In New Jersey, costs were cut by 5 percent, causing a 19 percent tuition increase. In Kentucky, despite the influence of a governor supportive of higher education, the budget was cut by 2 percent. Incidentally, the District of Columbia was woefully absent from the report’s appendix on higher education costs in the states. This omission speaks to the ironies of the higher education system in the District of Columbia and the way DC public school students – mostly black – are nationally perceived. While the District of Columbia has one of the nation’s highest concentrations of college graduates, it also spends the least amount of money per capita of any jurisdiction on higher education.

While it is understandable that statewide budget cuts will result in higher education cuts, when budget cuts result also in higher tuition, access is doubly curtailed. When more and more families find college unaffordable, more and more students are making decisions that may be cost-effective but are skill-inefficient. Many are going to school part-time, some are entirely forgoing college for the workplace, and some are attending school full-time and working nearly as much.

Yet most students know that education is the bridge over which they cross to participate in middle-class American life. That’s why so many of our nation’s undergraduates – nearly a third – are mature, over age 24. That’s why so many attend college against all odds, juggling children, work, and family life. That’s why so many live off campus – to save costs. That’s why so many -- 40 percent -- matriculate part time. Students cling tenaciously to the notion that higher education will transform their lives, but public policy has made it harder and harder for them to get help in their quest to enhance their human capital portfolio.

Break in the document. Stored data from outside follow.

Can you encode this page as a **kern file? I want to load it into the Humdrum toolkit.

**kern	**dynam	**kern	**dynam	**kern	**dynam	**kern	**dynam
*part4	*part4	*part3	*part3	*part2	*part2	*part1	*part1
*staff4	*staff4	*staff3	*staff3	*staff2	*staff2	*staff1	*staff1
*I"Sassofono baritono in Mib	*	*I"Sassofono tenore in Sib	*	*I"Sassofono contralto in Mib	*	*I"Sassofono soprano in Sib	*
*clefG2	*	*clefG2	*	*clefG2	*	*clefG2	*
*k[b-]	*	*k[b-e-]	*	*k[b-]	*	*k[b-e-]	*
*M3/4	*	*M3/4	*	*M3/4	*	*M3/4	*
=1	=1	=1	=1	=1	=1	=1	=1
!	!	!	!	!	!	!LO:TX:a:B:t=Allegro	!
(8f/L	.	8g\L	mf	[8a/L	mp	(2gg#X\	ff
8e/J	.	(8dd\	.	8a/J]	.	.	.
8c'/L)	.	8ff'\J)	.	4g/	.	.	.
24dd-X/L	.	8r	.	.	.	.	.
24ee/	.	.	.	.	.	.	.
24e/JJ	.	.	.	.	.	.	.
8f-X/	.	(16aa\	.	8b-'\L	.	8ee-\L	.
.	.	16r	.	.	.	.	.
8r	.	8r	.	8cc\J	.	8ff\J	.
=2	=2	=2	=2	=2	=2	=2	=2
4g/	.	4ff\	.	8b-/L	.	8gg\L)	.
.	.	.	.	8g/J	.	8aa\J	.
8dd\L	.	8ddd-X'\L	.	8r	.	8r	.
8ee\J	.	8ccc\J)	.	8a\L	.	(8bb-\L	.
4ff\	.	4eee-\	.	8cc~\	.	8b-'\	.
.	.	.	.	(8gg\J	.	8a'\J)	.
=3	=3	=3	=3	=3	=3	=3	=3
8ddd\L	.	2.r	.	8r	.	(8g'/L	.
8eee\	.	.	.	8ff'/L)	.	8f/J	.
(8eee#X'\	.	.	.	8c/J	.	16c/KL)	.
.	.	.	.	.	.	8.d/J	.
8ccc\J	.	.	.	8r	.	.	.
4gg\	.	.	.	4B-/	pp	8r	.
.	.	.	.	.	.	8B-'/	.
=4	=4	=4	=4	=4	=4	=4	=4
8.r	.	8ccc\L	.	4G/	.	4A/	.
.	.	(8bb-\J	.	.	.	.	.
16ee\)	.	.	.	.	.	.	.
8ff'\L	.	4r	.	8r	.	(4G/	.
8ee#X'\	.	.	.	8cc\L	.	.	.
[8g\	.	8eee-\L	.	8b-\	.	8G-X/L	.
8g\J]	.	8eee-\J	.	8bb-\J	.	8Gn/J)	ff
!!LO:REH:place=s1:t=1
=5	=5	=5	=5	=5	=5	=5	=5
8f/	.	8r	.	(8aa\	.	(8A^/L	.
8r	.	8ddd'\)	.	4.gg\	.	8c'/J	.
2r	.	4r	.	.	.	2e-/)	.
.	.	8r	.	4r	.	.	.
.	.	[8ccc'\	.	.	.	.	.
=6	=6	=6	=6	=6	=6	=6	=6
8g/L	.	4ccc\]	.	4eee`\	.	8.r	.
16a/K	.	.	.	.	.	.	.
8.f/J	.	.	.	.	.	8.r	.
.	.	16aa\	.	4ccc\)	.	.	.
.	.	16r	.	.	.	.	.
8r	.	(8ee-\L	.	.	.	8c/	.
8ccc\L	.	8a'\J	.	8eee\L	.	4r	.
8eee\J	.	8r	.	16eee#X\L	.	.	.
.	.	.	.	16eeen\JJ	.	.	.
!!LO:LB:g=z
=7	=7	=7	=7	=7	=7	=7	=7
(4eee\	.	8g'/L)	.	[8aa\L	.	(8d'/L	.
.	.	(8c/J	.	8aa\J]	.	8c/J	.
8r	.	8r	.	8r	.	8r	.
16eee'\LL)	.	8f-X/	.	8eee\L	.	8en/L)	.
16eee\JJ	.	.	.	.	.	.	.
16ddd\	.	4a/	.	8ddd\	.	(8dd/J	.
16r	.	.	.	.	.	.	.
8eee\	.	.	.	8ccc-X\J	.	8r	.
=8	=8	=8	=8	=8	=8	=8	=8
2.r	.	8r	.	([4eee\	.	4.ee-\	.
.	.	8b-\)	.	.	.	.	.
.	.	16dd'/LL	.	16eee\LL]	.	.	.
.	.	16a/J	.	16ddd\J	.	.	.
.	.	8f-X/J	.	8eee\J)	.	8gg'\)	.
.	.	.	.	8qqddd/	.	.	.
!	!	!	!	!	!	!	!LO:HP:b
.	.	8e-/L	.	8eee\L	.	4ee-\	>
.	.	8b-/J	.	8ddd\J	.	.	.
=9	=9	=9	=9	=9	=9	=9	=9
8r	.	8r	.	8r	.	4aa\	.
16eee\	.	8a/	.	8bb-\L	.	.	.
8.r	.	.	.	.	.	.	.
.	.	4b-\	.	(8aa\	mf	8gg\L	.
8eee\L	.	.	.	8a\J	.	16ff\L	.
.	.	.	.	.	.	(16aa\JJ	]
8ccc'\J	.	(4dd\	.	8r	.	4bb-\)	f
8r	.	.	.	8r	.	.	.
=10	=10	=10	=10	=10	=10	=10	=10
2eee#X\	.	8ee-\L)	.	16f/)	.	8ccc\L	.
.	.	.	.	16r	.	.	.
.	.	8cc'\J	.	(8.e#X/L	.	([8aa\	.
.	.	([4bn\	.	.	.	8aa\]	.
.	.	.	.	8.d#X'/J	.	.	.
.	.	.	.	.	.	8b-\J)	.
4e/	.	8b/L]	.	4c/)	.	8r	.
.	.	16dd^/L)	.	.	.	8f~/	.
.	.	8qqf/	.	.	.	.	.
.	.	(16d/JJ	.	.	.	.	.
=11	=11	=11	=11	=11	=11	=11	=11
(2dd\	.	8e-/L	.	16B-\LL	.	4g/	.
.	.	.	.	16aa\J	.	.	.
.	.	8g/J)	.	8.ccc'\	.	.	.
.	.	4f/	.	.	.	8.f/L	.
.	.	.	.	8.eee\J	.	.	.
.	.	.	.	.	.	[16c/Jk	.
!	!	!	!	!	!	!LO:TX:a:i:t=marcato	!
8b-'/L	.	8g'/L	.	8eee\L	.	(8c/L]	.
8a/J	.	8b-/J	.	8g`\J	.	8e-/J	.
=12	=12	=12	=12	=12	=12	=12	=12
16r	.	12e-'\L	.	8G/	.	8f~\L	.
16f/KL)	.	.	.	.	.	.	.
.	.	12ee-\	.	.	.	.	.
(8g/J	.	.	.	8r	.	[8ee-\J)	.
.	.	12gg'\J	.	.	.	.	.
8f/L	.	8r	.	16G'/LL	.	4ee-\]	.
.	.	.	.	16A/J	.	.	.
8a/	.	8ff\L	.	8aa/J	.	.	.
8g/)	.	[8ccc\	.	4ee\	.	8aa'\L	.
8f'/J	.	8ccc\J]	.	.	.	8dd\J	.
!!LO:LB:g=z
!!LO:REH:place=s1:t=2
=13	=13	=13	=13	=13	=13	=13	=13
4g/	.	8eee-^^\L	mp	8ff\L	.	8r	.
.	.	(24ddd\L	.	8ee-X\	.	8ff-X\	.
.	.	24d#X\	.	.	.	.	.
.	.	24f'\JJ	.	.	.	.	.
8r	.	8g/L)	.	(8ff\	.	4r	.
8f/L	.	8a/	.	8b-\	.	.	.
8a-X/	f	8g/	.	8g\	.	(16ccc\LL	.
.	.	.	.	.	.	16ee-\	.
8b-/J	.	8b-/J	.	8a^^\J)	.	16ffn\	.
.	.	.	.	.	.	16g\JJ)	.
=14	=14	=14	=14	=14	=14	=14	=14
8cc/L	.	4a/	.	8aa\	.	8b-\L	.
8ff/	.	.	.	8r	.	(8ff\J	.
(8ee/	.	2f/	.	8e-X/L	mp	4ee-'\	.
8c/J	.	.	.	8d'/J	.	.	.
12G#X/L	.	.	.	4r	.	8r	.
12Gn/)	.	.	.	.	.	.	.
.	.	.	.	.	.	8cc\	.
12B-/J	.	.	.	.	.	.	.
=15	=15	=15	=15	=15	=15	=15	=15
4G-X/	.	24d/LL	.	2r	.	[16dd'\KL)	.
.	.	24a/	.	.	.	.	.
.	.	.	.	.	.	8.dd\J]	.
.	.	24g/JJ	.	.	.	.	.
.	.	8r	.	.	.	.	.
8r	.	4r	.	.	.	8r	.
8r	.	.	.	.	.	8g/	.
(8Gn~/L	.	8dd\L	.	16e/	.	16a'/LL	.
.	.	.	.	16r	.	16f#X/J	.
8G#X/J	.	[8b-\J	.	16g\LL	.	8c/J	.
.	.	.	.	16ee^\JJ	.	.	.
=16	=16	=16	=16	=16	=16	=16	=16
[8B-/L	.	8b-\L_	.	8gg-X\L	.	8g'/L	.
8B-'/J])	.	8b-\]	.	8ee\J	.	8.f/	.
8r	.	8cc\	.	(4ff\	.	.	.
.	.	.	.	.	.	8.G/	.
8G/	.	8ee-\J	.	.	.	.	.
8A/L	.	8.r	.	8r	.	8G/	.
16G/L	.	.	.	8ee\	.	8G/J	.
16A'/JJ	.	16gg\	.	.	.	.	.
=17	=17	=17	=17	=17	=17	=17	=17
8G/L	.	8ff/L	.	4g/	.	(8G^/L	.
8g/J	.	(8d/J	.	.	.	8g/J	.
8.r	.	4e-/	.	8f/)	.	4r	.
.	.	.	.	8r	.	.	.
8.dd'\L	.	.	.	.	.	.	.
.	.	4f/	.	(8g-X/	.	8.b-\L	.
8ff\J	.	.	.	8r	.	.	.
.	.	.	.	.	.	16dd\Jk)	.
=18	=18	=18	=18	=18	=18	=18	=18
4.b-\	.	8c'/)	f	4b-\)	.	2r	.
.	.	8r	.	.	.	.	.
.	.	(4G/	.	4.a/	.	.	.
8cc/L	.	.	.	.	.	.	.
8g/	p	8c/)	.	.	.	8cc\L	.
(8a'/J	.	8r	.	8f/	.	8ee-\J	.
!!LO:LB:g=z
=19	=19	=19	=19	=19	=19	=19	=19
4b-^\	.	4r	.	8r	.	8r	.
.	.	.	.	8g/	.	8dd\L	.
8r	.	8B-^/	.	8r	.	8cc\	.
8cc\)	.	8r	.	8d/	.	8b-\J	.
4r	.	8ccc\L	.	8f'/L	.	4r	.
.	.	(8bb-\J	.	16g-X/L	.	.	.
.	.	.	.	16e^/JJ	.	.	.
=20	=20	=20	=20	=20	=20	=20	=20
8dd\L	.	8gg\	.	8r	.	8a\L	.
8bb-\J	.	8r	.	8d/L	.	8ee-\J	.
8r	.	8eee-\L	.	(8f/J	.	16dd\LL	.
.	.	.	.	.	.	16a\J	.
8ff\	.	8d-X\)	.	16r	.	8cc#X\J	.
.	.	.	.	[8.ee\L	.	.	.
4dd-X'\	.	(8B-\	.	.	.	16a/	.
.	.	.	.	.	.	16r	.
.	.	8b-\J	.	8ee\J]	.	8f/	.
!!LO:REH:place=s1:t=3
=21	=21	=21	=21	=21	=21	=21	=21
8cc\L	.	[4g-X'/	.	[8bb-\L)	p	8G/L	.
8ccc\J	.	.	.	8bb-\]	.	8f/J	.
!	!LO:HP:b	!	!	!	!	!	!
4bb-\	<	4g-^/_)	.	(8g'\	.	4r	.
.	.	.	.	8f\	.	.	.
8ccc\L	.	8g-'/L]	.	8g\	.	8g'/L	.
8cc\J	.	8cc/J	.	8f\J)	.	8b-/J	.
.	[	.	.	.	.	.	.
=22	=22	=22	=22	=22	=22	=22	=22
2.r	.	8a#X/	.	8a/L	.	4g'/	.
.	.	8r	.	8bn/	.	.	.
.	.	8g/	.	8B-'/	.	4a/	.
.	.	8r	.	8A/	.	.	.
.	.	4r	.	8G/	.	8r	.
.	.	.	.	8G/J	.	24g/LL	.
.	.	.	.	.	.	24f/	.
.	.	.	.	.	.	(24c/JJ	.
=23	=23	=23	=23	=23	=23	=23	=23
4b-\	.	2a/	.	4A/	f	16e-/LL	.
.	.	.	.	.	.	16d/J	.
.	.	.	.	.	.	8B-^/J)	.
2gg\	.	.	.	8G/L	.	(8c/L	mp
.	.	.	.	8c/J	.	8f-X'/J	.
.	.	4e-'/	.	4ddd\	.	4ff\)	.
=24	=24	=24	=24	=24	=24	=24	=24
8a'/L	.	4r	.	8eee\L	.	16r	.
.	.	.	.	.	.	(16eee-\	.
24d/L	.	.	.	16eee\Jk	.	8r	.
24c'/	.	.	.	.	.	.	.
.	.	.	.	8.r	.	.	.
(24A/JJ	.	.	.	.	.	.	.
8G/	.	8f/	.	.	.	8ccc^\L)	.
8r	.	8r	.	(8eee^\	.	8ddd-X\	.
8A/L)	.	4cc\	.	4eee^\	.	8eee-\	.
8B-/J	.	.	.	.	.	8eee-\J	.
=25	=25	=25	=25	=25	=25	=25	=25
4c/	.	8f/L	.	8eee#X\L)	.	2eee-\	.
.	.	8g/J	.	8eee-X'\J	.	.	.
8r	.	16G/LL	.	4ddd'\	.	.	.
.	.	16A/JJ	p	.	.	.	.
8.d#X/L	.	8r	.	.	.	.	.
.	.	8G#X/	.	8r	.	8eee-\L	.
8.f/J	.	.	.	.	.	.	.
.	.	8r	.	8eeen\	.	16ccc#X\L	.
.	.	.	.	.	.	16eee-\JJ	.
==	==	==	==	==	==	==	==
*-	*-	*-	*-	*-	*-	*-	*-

Some students still have the stereotypical college life – the four years at a good school with episodic part-time work experiences and a seamless transition to a good job. Too many students have another story to tell – the work harder and longer for higher education, and they pay more for it. As the National Center for Public Policy and Higher Education report says, we are losing ground in making higher education affordable and assessable, especially for poor students.